Famed artist Anish Kapoor is back and this time he's showing a never-ending, swirling vortex of black water. At the Kochi-Muziris Biennale, India's first biennale for contemporary art, Kapoor has created an intriguing installation called Descension. Surrounded by a circular gate, the black water spins into a seemingly bottomless hole in the gallery floor.
As the Biennale states, Descension (2014), a water-vortex Kapoor is exhibiting, follows from a language of form that the artist first began to explore in the work Descent into Limbo, exhibited at Documenta IX 1992, a cuboid building that contained a circular void in the floor descending into complete darkness.
“Descension destabilizes our experience of the solidity of the ground we stand on. It builds on Kapoor's concern with non-objects and with auto-generated form. In its state of flux and motion, Descension confronts us with a perpetual force and a downward pull into an unknowable interior.”
Kapoor is known for his massive and mesmerizing works like Leviathan, the burgundy balloon made of PVC vinyl, and C-Curve, a giant stainless steel sculpture that flipped the world upside down.
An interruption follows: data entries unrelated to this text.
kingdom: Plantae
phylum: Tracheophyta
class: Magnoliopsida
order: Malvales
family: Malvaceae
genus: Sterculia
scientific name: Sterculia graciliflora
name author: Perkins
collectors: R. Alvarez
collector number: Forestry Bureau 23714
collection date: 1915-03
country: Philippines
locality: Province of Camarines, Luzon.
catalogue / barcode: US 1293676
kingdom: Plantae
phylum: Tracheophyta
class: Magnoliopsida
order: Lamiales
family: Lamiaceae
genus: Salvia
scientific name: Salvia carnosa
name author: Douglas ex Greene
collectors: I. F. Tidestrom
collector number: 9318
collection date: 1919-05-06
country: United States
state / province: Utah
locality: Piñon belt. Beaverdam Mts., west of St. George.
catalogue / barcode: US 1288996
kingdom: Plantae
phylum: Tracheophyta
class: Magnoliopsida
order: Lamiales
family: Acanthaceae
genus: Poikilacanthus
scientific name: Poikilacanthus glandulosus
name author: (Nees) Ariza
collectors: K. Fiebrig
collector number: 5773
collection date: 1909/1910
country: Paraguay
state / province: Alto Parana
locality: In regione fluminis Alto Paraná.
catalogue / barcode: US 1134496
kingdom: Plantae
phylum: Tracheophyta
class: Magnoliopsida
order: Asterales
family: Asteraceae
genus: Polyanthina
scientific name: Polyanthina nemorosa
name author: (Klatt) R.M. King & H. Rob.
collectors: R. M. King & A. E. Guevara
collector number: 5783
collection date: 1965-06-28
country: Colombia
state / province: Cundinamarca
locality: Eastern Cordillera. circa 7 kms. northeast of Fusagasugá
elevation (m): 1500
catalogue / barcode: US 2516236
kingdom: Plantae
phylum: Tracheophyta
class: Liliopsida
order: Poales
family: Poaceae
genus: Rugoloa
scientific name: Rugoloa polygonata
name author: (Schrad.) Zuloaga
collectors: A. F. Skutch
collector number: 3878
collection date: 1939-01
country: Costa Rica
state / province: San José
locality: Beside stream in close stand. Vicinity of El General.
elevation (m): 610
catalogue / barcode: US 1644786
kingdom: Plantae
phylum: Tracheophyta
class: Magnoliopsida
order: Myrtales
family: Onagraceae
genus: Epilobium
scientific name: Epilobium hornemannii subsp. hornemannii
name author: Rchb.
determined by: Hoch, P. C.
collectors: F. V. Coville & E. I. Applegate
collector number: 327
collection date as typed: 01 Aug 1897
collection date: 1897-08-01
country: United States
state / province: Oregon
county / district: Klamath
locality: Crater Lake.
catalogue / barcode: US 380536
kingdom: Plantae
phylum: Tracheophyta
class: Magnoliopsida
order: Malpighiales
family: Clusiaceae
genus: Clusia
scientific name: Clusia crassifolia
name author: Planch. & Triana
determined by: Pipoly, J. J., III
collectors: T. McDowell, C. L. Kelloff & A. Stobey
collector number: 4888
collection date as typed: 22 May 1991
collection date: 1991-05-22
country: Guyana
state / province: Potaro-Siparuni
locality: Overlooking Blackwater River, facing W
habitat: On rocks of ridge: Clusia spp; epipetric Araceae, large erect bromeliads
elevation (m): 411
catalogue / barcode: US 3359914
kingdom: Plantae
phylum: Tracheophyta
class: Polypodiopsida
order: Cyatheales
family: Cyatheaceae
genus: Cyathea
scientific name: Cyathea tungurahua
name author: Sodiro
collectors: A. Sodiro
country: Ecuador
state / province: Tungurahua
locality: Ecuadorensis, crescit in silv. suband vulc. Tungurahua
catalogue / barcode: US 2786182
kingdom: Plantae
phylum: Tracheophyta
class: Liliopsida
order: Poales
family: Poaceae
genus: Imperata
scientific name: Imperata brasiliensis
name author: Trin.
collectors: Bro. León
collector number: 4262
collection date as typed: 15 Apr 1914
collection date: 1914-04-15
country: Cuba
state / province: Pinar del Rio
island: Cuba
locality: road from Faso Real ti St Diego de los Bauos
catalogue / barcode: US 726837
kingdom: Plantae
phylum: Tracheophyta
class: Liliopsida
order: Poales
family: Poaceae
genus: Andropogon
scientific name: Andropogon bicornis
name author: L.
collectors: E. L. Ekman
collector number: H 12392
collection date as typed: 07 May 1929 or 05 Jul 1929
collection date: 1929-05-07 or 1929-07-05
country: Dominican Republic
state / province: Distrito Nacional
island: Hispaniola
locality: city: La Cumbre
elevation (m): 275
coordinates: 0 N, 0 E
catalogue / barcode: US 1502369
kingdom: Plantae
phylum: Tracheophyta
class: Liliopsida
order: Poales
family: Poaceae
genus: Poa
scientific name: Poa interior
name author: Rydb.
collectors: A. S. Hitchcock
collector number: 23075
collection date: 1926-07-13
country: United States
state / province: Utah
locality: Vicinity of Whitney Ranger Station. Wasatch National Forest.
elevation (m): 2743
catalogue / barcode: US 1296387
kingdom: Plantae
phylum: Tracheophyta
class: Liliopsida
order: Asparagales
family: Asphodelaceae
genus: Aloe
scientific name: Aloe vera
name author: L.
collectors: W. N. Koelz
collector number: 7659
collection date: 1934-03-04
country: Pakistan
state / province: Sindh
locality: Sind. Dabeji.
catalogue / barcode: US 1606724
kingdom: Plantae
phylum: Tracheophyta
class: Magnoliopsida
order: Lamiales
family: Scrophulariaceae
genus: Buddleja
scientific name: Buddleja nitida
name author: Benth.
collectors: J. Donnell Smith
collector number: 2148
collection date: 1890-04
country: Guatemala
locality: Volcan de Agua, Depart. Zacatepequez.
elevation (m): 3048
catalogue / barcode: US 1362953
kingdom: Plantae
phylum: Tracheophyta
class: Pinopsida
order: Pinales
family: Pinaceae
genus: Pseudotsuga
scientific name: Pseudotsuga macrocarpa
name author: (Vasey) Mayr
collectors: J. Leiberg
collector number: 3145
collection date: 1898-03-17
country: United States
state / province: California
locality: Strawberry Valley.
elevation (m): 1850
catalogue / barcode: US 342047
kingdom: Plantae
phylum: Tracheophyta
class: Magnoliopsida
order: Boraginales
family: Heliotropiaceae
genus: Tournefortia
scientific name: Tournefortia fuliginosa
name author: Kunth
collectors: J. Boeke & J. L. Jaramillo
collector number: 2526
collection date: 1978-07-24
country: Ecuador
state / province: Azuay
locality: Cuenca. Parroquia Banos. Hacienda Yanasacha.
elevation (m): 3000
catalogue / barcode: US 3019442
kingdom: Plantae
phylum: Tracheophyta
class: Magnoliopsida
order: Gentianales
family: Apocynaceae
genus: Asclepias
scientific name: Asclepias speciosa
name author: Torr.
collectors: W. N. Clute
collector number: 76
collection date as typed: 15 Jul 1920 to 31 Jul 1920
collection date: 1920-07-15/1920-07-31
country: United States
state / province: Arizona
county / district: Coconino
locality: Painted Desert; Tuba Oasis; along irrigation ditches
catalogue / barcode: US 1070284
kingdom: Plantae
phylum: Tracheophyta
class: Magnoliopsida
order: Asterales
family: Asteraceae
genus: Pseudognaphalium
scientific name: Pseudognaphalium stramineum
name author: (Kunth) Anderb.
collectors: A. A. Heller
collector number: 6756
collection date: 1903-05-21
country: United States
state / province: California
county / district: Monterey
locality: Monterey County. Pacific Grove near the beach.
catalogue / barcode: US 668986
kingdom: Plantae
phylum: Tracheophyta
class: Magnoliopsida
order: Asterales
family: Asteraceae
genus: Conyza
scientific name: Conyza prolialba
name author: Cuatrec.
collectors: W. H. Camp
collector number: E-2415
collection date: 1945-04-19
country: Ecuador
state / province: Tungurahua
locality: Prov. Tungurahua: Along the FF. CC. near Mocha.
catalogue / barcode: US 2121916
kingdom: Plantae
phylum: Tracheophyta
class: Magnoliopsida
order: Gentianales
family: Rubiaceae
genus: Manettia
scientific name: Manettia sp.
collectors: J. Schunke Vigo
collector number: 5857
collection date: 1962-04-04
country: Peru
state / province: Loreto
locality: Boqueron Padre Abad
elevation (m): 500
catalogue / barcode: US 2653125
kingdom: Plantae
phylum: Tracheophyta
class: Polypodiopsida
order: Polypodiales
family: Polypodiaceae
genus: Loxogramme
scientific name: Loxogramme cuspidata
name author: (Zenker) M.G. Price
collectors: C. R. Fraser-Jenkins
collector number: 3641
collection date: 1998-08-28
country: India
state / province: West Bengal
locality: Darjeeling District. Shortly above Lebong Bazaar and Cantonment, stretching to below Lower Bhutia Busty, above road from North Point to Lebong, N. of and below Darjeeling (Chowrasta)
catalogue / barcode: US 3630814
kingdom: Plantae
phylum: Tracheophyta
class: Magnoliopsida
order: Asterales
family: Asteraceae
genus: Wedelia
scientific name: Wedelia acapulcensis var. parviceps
Of course, Kapoor is very aware of the fact that all of his pieces are larger-than-life. As he says in the latest video, “If one is talking about sculpture, then scale is almost everything. Two things, scale and skin.”
The Kochi-Muziris Biennale brings together Indian and international artists who exhibit works across a variety of mediums including film, installation, painting, sculpture, new media and performance art. Over 108 days, the biennale welcomes 94 artists from 30 different countries. This second edition runs from December 12, 2014 to March 29, 2015.